Popcorn-like fossils provide evidence of environmental impacts on species numbers
The number of species that can exist on Earth depends on how the environment changes, according to new research led by the University of Southampton.
By analysing the fossil record of microscopic aquatic creatures called planktonic foraminifera, whose fossil remains now resemble miniaturised popcorn and date back millions of years, the research provided the first statistical evidence that environmental changes put a cap on species richness.
Lead author of the study, published in the journal Ecology Letters, Dr Thomas Ezard, an evolutionary ecologist at the University of Southampton, said: "While the idea of infinite species on a finite Earth is clearly fanciful, the relevance of upper limits to diversity is still a fractious debate amongst evolutionary biologists, ecologists and palaeontologists.

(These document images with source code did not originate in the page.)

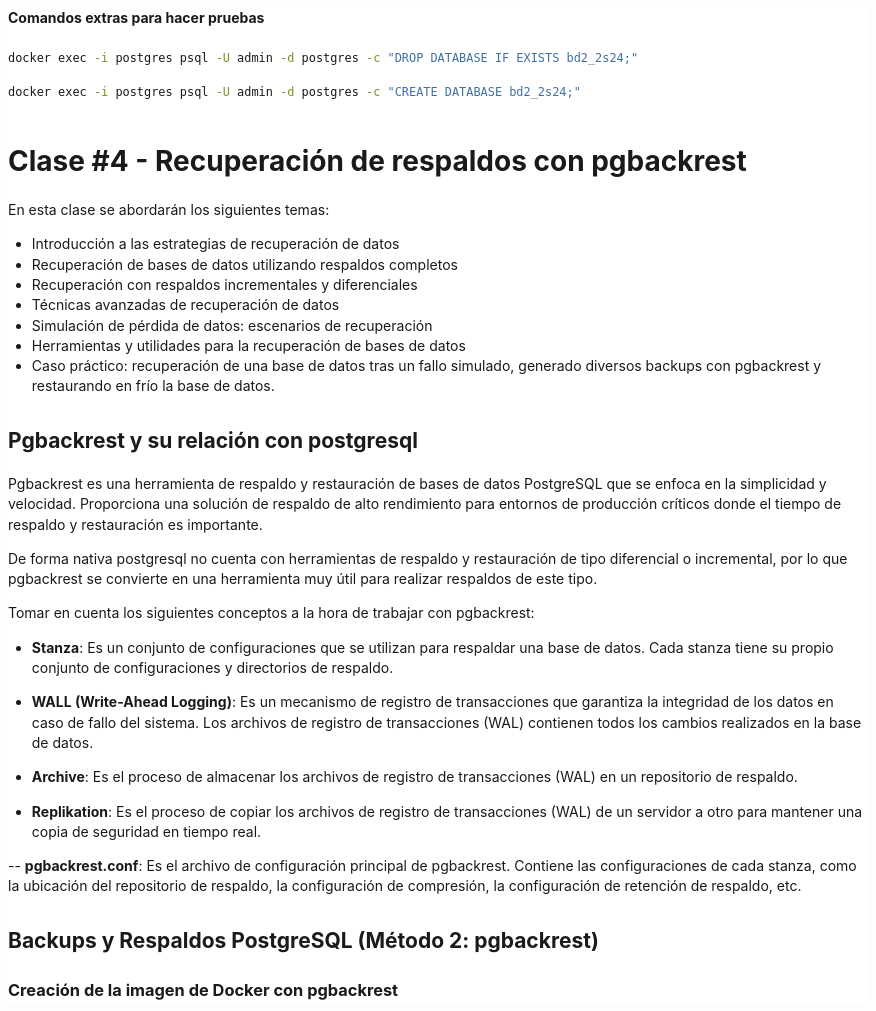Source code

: #### Comandos extras para hacer pruebas

```sh
docker exec -i postgres psql -U admin -d postgres -c "DROP DATABASE IF EXISTS bd2_2s24;"
```

```sh
docker exec -i postgres psql -U admin -d postgres -c "CREATE DATABASE bd2_2s24;"
```
# Clase #4 - Recuperación de respaldos con pgbackrest 

En esta clase se abordarán los siguientes temas: 

- Introducción a las estrategias de recuperación de datos
- Recuperación de bases de datos utilizando respaldos completos
- Recuperación con respaldos incrementales y diferenciales
- Técnicas avanzadas de recuperación de datos
- Simulación de pérdida de datos: escenarios de recuperación
- Herramientas y utilidades para la recuperación de bases de datos
- Caso práctico: recuperación de una base de datos tras un fallo simulado, generado diversos backups con pgbackrest y restaurando en frío la base  de datos.

## Pgbackrest y su relación con postgresql

Pgbackrest es una herramienta de respaldo y restauración de bases de datos PostgreSQL que se enfoca en la simplicidad y velocidad. Proporciona una solución de respaldo de alto rendimiento para entornos de producción críticos donde el tiempo de respaldo y restauración es importante.

De forma nativa postgresql no cuenta con herramientas de respaldo y restauración de tipo diferencial o incremental, por lo que pgbackrest se convierte en una herramienta muy útil para realizar respaldos de este tipo.

Tomar en cuenta los siguientes conceptos a la hora de trabajar con pgbackrest:

- **Stanza**: Es un conjunto de configuraciones que se utilizan para respaldar una base de datos. Cada stanza tiene su propio conjunto de configuraciones y directorios de respaldo.

- **WALL (Write-Ahead Logging)**: Es un mecanismo de registro de transacciones que garantiza la integridad de los datos en caso de fallo del sistema. Los archivos de registro de transacciones (WAL) contienen todos los cambios realizados en la base de datos.

- **Archive**: Es el proceso de almacenar los archivos de registro de transacciones (WAL) en un repositorio de respaldo.

- **Replikation**: Es el proceso de copiar los archivos de registro de transacciones (WAL) de un servidor a otro para mantener una copia de seguridad en tiempo real.

-- **pgbackrest.conf**: Es el archivo de configuración principal de pgbackrest. Contiene las configuraciones de cada stanza, como la ubicación del repositorio de respaldo, la configuración de compresión, la configuración de retención de respaldo, etc.

## Backups y Respaldos PostgreSQL (Método 2: pgbackrest)

### Creación de la imagen de Docker con pgbackrest
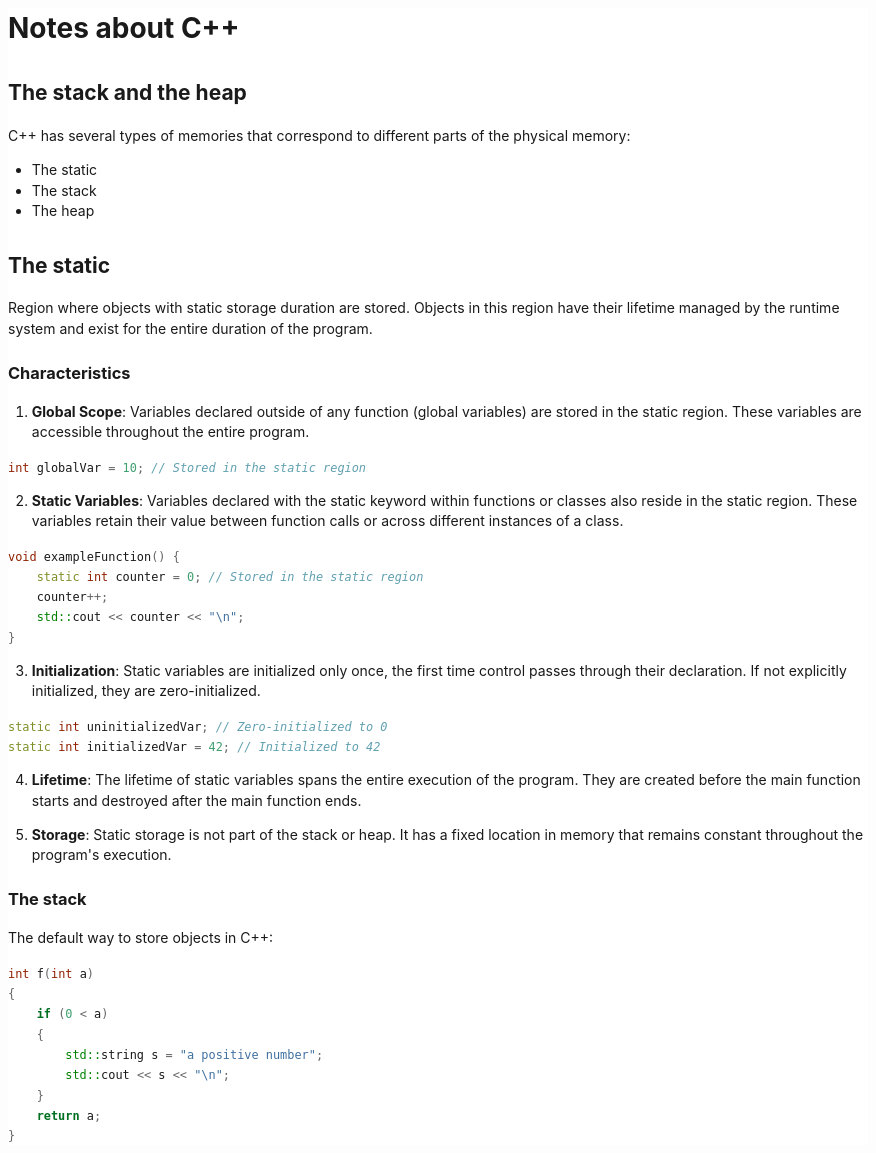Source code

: # Notes about C++

## The stack and the heap
C++ has several types of memories that correspond to different parts of the physical memory:
- The static
- The stack
- The heap

## The static
Region where objects with static storage duration are stored. Objects in this region have their lifetime managed by the runtime system and exist for the entire duration of the program.

### Characteristics

1. **Global Scope**: Variables declared outside of any function (global variables) are stored in the static region. These variables are accessible throughout the entire program.
  ```C++
  int globalVar = 10; // Stored in the static region
  ```

2. **Static Variables**: Variables declared with the static keyword within functions or classes also reside in the static region. These variables retain their value between function calls or across different instances of a class.
  ```C++
  void exampleFunction() {
      static int counter = 0; // Stored in the static region
      counter++;
      std::cout << counter << "\n";
  }
  ```

3. **Initialization**: Static variables are initialized only once, the first time control passes through their declaration. If not explicitly initialized, they are zero-initialized.
  ```C++
  static int uninitializedVar; // Zero-initialized to 0
  static int initializedVar = 42; // Initialized to 42
  ```

4. **Lifetime**: The lifetime of static variables spans the entire execution of the program. They are created before the main function starts and destroyed after the main function ends.

5. **Storage**: Static storage is not part of the stack or heap. It has a fixed location in memory that remains constant throughout the program's execution.

### The stack
The default way to store objects in C++:
```C++
int f(int a)
{
    if (0 < a)
    {
        std::string s = "a positive number";
        std::cout << s << "\n";
    }
    return a;
}
```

"We are the first to show statistically that this upper limit is environmentally dependent. It's intuitive that a changing environment alters how many species we see—the spatial gradient of more species in the tropics than at the poles is pervasive evidence for its large-scale impact.
"However, analyses of how species numbers have changed over time have assumed that any limit has always been the same, even through periods of massive climate upheaval. Our data reject this idea of fixed rules for competition among species and instead show that the limit to the number of species that can co-exist on Earth is much more dynamic. Climate and geology are always changing, and the limit changes with them."
While previous research typically focused individually on either biological, climate change or geological explanations, this new research examined the co-dependence of these factors on how species interact.
Looking at the fossil history of 210 evolutionary species of macroperforate planktonic foraminifera in the Cenozoic Era from 65 million years ago to the present, the study found that the number of species was almost certainly controlled by competition among themselves and probably kept within a finite upper limit.
Dr Ezard added: "We used mathematical models to reveal how environmental changes influence both the rate of diversification among species and how many species can co-exist at once. Our results suggest that the world is full of species, but that the precise fullness varies through time as environmental changes alter the outcome of competition among species."
The study also involved Professor Andy Purvis from the Natural History Museum. He said: "Scientists have long argued that environmental changes are likely to impact the number of species that can co-exist on Earth, but the fossil record is usually too incomplete for powerful statistical testing. Microfossils—especially planktonic foraminifera—give us a record with almost no gaps. It's this complete evolutionary history that lets us decide between these different hypotheses of how species interacted millions of years ago."